Universally despised by fans according to show co-creator Damon Lindelof, “Exposé” was thought as filler, one of those “self-contained” episodes that give us a complete arc start to finish with little connection to the main season or series arc. In the comic world, we call these kinds of contained stories “one-shots”. Yet what a one-shot it was. With the slow progression and endless cliffhangers that are notorious about Lost, watching Nikki and Paolo steal some diamonds, deceive a bunch of people, and then finally get buried alive—all within 42-minutes—was pretty exciting. The closing shot of Nikki’s eye opening as Hurley and Sawyer fill in the sandy grave is one that will stick with me long after the show is over. Goodbye Nikki and Paolo; we barely knew ye.
“Do No Harm”
The debate about Lost‘s impact on pop culture is over. Whether you love it or hate it, Lost is special; it became special in the 20th episode of its first season, “Do No Harm”. That is the episode when the makers of Lost put the show’s viewers on notice; it’s the episode that proved they were playing for keeps. In “Do No Harm”, Boone dies.
TV shows have killed off characters before, of course, but to kill off a series regular, a popular one played by one of your youngest, best-looking actors before the end of the first season was until now unheard of. With “Do No Harm” the showrunners made it clear that nobody was safe on this island. In a show that routinely asked its viewers to suspend belief, the one critical thing that could not be overlooked was that people would die.
Others would merely fall—Shannon, Ana Lucia, Libby, Mr. Eko, Michael, Charlie, Farraday, Juliet, Jin, Sun and Sayid—but this episode set the precedent that nobody was safe, not even Lost‘s viewers.

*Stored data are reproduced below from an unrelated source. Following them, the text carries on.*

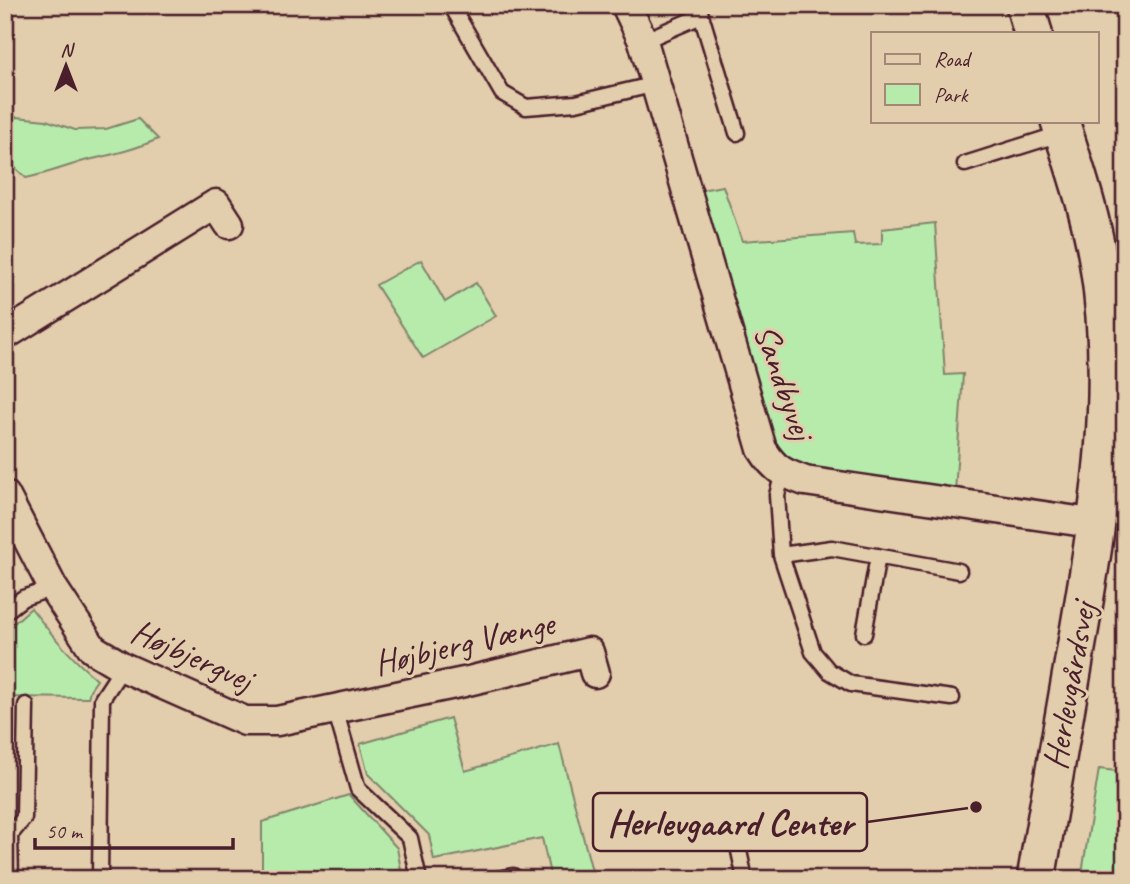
<svg xmlns="http://www.w3.org/2000/svg" width="1130" height="884" viewBox="0 0 1130 884" font-family="Caveat,sans-serif">
	<rect width="100%" height="100%" fill="#e2cdac"/>
	<filter id="ink" filterUnits="userSpaceOnUse"><feTurbulence type="fractalNoise" baseFrequency=".0143" numOctaves="2"/><feDisplacementMap in="SourceGraphic" scale="14" xChannelSelector="R" yChannelSelector="G"/><feConvolveMatrix kernelMatrix="1 2 1 2 8 2 1 2 1" color-interpolation-filters="sRGB"/></filter>
	<g filter="url(#ink)">
		<path fill="#b7ebac" stroke="#80856c" stroke-width="2" d="M 16,117 L 46,120 L 75,130 L 106,129 L 138,119 L 158,139 C 134,150 110,155 84,161 C 64,167 46,174 26,178 L 5,158 L 5,123 Z
			M 723,186 L 742,241 L 853,233 L 855,245 L 882,244 L 882,229 L 935,223 L 945,375 L 963,374 L 955,492 L 792,463 L 776,452 L 695,191 Z
			M 421,260 L 445,302 L 476,283 L 496,316 L 423,358 L 376,285 Z
			M 31,608 C 51,635 71,658 97,680 L 90,690 L 88,698 L 5,697 L 5,636 L 13,624 Z
			M 450,718 L 465,771 L 559,744 L 594,879 L 551,879 L 542,838 L 434,860 L 429,835 L 368,774 L 360,744 Z
			M 1099,769 L 1125,772 L 1125,879 L 1081,879 Z
			M 349,795 L 397,848 L 401,870 L 356,879 L 262,879 L 262,822 Z"/>
		<g fill="none" stroke-linecap="round" stroke-linejoin="round">
			<g stroke="#4a1f2b" stroke-width="19">
				<path id="service" d="M 451,5 L 502,93 L 526,107 L 576,103 L 656,84
					M 698,5 L 737,133
					M 643,41 L 701,16
					M 965,164 L 1063,133
					M 783,473 L 777,495 L 781,555 L 813,652 L 829,671 L 851,684 L 952,698
					M 781,555 L 832,548 L 959,571
					M 5,612 L 23,598 L 53,588
					M 864,634 L 878,556
					M 335,709 L 358,789 L 410,838 L 419,879
					M 6,829 L 10,835 L 11,879
					M 10,835 L 24,818 L 26,705
					M 739,851 L 745,879
					M 100,879 L 102,699 L 123,667
					M 497,879 L 513,876 L 514,879"/>
			</g>
			<g stroke="#4a1f2b" stroke-width="33">
				<path id="minor" d="M 626,5 L 643,41 L 762,449 C 775,470 783,473 805,481 L 1098,524
					M 5,335 L 216,204 L 229,224
					M 5,495 L 53,588 L 93,649 L 123,667 L 245,721 L 277,721 L 464,682 L 589,652 L 595,673"/>
			</g>
			<g stroke="#4a1f2b" stroke-width="42">
				<path id="tertiary" d="M 1025,5 L 1033,33
					M 1036,879 C 1050,800 1063,722 1077,643 C 1099,515 1120,389 1098,259 C 1090,212 1074,166 1060,121"/>
			</g>
			<use href="#service" stroke="#e2cdac" stroke-width="14"/>
			<use href="#minor" stroke="#e2cdac" stroke-width="28"/>
			<use href="#tertiary" stroke="#e2cdac" stroke-width="37"/>
		</g>
	</g>
	<g text-anchor="middle" dominant-baseline="central" stroke-width="6" stroke-linejoin="round" paint-order="stroke">
		<g font-size="35" fill="#4a1f2b" stroke="#e2cdac">
			<text transform="translate(784 382) rotate(71)">Sandbyvej</text>
			<text transform="translate(464 643) rotate(-13)">Højbjerg Vænge</text>
			<text transform="translate(192 655) rotate(24)">Højbjergvej</text>
			<text transform="translate(1069 686) rotate(-80)">Herlevgårdsvej</text>
		</g>
	</g>
	<path fill="none" stroke="#4a1f2b" stroke-width="2.5" d="M976 807L867 822"/>
	<circle fill="#4a1f2b" stroke="#e2cdac" stroke-width="2.5" cx="976" cy="807" r="7"/>
	<rect fill="#e2cdac" stroke="#4a1f2b" stroke-width="2.5" x="593" y="793" width="274" height="58" rx="7"/>
	<g font-size="37" text-anchor="middle" font-weight="bold" fill="#4a1f2b">
		<text x="730" y="835">Herlevgaard Center</text>
	</g>
	<rect width="1130" height="884" fill="none" stroke="#e2cdac" stroke-width="28"/>
	<rect x="14" y="14" width="1102" height="856" fill="none" stroke="#4a1f2b" stroke-width="2.5" filter="url(#ink)"/>
	<rect x="871" y="32" width="228" height="91" fill="#e2cdac" stroke="#a58778" stroke-width="2"/>
	<rect x="885" y="54" width="35" height="10" fill="#e2cdac" stroke="#a58778" stroke-width="2"/>
	<text x="934" y="66" font-size="21" fill="#4a1f2b">Road</text>
	<rect x="885" y="84" width="35" height="21" fill="#b7ebac" stroke="#a58778" stroke-width="2"/>
	<text x="934" y="102" font-size="21" fill="#4a1f2b">Park</text>
	<g transform="translate(66 66)" stroke="#e2cdac" stroke-width="5" paint-order="stroke">
	<path d="M0-5L12 26L0 18L-12 26Z" fill="#4a1f2b"/>
	<text y="-10" font-size="19" font-weight="bold" text-anchor="middle" fill="#4a1f2b">N</text>
	</g>
	<path d="M35 838v10h198v-10" fill="none" stroke="#4a1f2b" stroke-width="3.5"/>
	<text x="46" y="838" font-size="21" fill="#4a1f2b" stroke="#e2cdac" stroke-width="5" paint-order="stroke">50 m</text>
</svg>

“Through the Looking Glass”
Clearly, “Through the Looking Glass” not only redefined Lost in one awesome swoop, but also rescued it from a narrative black hole, reinvigorating the entire series completely, which it badly needed. Jack’s war with the Others, which left us dangling in the second season cliff-hanger, finally came to pass. Its climax: a savage fight between Jack and Ben. I feel a bit guilty, succumbing to baser instincts here, but how cathartic it was to see Jack wail on Ben, bruising him up badly and finally avenging the torturous psychological experiments Ben had put him through.
There was also the sense that the characters had finally begun to learn from previous mistakes, as demonstrated, for example, in the blackly comic scene when Sawyer executes the crafty Other known as Tom Friendly. It would have been typical of the show to have kept this threat alive so that at a later date, Tom Friendly could cause more trouble for our heroes. Instead, in spite of his declaration of surrender (which Sawyer didn’t believe), Tom Friendly was quickly dispatched by Oceanic Flight 815’s bad boy.
Speaking of character development, the last few episodes made fans reinvest their interest in Charlie Pace and his heroic sacrifice. Typical of Lost, just when you start to like someone, they have to go and die on you.